I've been looking forward to this presentation, given today at CfA by Adam Riess, who won the Nobel Prize for the discovery that the universe's expansion is accelerating. In this talk he discusses the latest work in measuring the Hubble constant with improved data sets and reduced uncertainties, which yield a greater value than that from the Planck-CMB results. (I.e. the universe appears to be expanding a bit faster than we thought from Planck), and what the discrepancy between these results might mean for the Lambda-CDM model.

The Hubble constant remains one of the most important parameters in the cosmological model, setting the size and age scales of the Universe.
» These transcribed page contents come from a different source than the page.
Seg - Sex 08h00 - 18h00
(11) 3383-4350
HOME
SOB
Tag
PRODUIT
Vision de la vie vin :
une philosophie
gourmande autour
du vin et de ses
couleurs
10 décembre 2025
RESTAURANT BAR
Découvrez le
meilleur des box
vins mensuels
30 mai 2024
Present uncertainties in the cosmological model including the nature of dark energy, the properties of neutrinos and the scale of departures from flat geometry can be constrained by measurements of the Hubble constant made to higher precision than was possible with the first generations of Hubble Telescope instruments. A streamlined distance ladder constructed from infrared observations of Cepheids and type Ia supernovae with ruthless attention paid to systematics now provide 2.4% precision and offer the means to do much better. By steadily improving the precision and accuracy of the Hubble constant, we now see evidence for significant deviations from the standard model, referred to as LambdaCDM, and thus the exciting chance, if true, of discovering new fundamental physics such as exotic dark energy, a new relativistic particle, or a small curvature to name a few possibilities. I will review recent and expected progress.